Experiments and Results

[0130] In the context of the experiments using the proposed method of the present invention, we report the results for pornography classification on Pornography-2K dataset. It comprises nearly 140 hours of 1000 pornographic and 1000 non-pornographic videos, which varies from six seconds to 33 minutes.

[0131] To evaluate the results of our experiments, we apply a 5×2-fold cross-validation protocol. It consists of randomly splitting the Pornography-2K dataset five times into two folds, balanced by class. In each time, training and testing sets are switched and consequently 10 analyses for every model employed are conducted.

[0132] The method of the present invention has a classification accuracy of 96% for pornography, and the analysis takes about one second per analyzed frame in a mobile platform (which has computational/hardware restrictions). The method does not require the analysis of all frames in the video in order to reach its high accuracy. Just one frame must be analyzed per second. For instance, if the video has 30 or 60 frames per second, the required rate of frames to be analyzed is 1 every 30 or 60 frames. Therefore, in real-time execution, the analysis time is always lesser than video timeline.

[0133] Regarding violence classification, as mentioned, there is a lack of a common definition of violence, absence of standard datasets, and the existing methods were developed for a very specific type of violence (e.g., gunshot injury, war violence, car chases).

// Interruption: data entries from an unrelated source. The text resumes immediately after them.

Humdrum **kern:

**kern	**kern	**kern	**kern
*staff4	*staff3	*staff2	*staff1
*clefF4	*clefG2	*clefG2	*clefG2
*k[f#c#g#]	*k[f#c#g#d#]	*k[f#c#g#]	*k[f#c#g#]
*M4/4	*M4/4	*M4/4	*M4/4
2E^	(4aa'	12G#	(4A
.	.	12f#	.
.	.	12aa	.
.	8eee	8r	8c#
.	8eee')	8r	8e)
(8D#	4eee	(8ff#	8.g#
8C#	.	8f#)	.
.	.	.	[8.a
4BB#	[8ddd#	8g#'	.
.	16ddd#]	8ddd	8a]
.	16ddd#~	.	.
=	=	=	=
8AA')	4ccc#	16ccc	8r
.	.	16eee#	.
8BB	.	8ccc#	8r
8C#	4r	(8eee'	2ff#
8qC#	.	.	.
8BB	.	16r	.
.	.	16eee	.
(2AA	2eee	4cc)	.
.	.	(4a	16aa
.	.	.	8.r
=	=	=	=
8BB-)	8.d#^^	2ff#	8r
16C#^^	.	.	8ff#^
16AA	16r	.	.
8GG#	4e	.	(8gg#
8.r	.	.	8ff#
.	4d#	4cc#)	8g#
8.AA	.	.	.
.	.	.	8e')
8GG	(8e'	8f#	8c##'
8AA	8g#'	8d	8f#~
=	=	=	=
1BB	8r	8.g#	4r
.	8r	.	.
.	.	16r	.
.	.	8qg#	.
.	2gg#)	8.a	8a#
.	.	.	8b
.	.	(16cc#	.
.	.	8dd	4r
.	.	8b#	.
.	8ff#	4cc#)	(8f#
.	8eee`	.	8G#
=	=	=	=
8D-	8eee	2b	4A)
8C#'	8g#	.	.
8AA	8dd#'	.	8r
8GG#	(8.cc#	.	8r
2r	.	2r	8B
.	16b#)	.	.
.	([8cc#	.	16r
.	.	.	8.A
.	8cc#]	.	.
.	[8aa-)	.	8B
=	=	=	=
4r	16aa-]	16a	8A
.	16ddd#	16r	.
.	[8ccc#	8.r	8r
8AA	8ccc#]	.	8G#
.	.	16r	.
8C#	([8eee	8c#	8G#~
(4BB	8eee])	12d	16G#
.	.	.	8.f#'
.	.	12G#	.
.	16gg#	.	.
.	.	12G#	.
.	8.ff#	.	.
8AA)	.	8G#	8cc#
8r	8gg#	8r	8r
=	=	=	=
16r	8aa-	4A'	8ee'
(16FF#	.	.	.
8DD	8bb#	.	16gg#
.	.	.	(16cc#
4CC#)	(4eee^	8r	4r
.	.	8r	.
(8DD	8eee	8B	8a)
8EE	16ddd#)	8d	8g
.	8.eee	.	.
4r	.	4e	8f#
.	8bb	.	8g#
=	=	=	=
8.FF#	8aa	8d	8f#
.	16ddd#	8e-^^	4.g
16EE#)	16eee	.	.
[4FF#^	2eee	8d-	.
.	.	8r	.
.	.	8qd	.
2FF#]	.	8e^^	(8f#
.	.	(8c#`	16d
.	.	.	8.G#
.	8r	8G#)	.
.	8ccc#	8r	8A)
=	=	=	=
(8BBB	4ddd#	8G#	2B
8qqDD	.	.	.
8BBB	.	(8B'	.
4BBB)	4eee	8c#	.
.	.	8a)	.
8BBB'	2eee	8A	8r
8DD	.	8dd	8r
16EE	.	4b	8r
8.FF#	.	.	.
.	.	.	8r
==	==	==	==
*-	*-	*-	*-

Consequently, the results were not directly comparable. For this reason, the proposed method was tested on a benchmarking initiative dedicated to evaluate new methods to automated detection of violent scenes in Hollywood movies and web videos, called MediaEval Violent Scenes Detection (VSD) task, which provides a common ground truth and standard evaluation protocols. The proposed method obtained a classification accuracy of 87% for violence.

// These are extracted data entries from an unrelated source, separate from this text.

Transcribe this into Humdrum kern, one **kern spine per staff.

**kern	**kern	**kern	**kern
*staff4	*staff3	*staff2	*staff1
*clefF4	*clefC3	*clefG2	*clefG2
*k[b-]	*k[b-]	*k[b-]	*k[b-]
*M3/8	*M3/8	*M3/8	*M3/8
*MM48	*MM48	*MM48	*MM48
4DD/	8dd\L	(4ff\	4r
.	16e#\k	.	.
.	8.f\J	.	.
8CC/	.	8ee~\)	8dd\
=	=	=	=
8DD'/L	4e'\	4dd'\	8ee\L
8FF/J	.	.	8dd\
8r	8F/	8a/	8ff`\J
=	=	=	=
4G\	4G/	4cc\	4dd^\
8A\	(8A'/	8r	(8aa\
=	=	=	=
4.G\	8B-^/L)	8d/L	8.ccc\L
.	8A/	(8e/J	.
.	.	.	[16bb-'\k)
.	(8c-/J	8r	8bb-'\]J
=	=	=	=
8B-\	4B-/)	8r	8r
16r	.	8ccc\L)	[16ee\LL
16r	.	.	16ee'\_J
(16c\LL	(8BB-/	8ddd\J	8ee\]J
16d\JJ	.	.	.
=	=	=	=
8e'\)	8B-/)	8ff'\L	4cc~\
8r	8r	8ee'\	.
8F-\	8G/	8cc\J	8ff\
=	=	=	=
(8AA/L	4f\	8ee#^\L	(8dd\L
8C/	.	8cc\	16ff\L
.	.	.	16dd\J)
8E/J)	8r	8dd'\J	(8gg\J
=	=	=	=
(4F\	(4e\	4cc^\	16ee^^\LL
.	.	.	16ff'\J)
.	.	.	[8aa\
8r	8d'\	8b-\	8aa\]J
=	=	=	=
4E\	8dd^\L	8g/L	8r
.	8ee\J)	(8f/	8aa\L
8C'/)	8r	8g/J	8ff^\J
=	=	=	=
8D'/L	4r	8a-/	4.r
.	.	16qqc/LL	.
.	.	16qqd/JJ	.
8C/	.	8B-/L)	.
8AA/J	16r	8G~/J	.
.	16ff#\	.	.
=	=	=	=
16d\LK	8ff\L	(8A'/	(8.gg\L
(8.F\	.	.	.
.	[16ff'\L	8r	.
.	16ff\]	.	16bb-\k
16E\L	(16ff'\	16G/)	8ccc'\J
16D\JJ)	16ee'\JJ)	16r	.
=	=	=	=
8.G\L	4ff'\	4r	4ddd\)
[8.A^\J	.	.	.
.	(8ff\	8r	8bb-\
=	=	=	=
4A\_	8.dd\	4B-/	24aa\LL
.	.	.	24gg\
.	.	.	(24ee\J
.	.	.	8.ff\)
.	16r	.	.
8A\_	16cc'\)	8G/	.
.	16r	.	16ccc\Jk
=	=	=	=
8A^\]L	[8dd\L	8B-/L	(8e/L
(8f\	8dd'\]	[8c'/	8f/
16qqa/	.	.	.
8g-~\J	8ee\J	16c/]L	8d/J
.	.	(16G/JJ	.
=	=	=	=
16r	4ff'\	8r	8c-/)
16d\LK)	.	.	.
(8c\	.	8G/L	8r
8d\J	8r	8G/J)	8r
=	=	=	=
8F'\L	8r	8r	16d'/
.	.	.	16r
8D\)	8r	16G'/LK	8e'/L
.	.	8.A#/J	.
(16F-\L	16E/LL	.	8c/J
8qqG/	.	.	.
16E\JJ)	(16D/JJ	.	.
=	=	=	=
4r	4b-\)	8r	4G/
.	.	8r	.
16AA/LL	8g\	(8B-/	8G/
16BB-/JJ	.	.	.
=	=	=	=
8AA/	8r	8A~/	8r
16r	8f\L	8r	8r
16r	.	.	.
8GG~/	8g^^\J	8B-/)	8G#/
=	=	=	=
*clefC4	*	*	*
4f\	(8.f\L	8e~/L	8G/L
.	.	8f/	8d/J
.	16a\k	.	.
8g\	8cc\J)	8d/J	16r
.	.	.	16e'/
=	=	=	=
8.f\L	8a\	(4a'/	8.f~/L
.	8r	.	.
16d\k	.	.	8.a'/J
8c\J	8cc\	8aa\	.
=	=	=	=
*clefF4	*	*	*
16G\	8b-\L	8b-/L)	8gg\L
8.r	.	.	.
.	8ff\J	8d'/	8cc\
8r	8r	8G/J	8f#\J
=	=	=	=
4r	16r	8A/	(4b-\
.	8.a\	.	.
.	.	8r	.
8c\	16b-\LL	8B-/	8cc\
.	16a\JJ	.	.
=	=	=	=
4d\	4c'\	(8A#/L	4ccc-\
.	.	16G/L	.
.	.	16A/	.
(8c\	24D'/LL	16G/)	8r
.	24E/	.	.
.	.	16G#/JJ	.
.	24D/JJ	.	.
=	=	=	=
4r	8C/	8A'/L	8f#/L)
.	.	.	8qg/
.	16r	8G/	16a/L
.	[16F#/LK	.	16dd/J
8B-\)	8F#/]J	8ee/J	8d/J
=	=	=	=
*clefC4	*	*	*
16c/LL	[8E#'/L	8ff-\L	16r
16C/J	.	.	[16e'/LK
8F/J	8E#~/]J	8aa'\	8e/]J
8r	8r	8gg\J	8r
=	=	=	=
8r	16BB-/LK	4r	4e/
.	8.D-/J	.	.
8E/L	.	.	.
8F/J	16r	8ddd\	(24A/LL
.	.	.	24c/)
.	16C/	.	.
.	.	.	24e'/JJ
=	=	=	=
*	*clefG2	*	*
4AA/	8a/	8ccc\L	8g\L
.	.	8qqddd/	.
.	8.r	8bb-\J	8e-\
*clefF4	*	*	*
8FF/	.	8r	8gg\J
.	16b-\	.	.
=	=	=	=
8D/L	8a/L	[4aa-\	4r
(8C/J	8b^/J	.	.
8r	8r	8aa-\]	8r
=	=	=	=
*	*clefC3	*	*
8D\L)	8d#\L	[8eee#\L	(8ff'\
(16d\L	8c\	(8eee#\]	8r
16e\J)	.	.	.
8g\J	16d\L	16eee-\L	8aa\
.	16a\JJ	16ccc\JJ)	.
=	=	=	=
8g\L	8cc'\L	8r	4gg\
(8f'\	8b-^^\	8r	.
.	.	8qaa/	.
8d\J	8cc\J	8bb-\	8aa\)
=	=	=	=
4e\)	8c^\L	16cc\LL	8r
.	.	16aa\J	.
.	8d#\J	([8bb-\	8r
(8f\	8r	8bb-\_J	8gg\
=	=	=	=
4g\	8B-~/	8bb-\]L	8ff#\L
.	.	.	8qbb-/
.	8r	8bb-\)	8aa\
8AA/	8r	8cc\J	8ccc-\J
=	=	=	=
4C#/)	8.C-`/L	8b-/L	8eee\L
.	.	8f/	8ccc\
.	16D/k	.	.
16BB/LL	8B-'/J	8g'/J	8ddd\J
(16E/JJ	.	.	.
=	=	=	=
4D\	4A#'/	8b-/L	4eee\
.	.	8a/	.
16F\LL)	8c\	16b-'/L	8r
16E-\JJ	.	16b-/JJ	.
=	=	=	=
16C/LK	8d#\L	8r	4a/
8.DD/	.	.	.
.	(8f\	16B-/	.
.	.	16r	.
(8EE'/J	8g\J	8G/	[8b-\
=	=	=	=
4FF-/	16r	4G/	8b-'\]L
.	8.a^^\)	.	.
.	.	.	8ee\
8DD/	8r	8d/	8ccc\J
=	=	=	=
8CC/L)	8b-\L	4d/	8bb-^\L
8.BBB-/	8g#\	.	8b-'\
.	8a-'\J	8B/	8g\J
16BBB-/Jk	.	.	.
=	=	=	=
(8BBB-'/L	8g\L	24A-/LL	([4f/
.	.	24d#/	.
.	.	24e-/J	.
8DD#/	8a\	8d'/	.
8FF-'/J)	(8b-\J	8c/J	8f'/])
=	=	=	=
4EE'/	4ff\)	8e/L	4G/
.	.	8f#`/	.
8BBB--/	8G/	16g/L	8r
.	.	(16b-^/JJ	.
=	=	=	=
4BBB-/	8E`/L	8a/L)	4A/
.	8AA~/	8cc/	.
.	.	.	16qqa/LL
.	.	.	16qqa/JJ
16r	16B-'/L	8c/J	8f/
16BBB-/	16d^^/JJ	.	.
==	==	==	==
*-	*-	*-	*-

[0134] These results represent an efficient and effective classification of diverse sensitive media on mobile platforms.

Applications

[0135] There are many applications for the method of the present invention:

[0136] detecting, via surveillance cameras, inappropriate or violent behavior;

[0137] blocking undesired content from being uploaded to (or downloaded from) general purpose websites (e.g., social networks, online learning platforms, content providers, forums), or from being viewed on some places (e.g., schools, workplaces);

[0138] preventing children from accessing adult content on personal computers, smartphones, tablets, smart glasses, Virtual Reality devices, or smart TVs; and

[0139] avoiding that improper content is distributed over phones by sexting, for instance.

[0140] Although the present invention has been described in connection with certain preferred embodiments, it should be understood that it is not intended to limit the invention to those particular embodiments. Rather, it is intended to cover all alternatives, modifications and equivalents possible within the spirit and scope of the invention as defined by the appended claims.